**What this task involves:** For each line below, check whether "Maine" is present. Report how many lines have it, nothing else.

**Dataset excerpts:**
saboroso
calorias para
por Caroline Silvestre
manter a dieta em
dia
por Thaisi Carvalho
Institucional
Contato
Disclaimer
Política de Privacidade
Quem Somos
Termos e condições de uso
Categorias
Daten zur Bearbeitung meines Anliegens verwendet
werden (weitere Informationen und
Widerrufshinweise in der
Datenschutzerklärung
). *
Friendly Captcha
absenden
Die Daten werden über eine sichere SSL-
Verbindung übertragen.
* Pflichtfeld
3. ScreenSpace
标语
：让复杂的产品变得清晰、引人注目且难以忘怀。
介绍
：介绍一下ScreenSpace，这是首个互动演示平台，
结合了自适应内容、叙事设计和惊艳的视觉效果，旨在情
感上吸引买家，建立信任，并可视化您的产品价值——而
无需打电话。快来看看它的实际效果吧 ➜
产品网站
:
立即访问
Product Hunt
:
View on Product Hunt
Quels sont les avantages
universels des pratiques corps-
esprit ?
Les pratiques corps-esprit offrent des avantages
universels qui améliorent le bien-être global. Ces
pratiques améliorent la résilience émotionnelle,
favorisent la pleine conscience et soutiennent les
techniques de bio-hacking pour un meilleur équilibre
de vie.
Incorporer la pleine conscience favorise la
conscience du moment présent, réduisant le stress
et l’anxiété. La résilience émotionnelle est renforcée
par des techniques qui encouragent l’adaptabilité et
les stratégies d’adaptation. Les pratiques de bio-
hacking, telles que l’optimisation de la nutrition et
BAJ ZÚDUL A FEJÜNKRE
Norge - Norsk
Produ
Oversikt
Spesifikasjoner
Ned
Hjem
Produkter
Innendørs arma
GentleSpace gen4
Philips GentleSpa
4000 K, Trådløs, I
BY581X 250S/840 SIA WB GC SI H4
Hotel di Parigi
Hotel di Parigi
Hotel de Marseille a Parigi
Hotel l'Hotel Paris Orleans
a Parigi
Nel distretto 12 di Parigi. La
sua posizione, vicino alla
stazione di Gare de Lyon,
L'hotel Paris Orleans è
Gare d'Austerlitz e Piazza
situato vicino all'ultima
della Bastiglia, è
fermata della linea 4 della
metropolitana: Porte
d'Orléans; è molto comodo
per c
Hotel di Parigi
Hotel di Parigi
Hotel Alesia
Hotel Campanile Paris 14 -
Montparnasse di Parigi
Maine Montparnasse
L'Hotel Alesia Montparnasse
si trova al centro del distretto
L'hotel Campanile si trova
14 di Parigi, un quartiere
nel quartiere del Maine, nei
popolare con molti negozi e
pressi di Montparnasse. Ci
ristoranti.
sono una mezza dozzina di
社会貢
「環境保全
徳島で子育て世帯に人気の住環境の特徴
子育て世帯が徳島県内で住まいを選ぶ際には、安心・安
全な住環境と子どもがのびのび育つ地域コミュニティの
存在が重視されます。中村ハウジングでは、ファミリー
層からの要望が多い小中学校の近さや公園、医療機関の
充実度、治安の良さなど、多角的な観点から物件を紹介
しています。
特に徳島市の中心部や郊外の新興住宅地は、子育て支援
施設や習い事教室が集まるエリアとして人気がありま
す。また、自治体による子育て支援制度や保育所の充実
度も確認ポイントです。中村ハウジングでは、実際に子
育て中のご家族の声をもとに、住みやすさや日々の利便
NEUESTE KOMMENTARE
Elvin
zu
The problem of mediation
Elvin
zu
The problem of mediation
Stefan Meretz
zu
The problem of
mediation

**Response to this exercise:** 2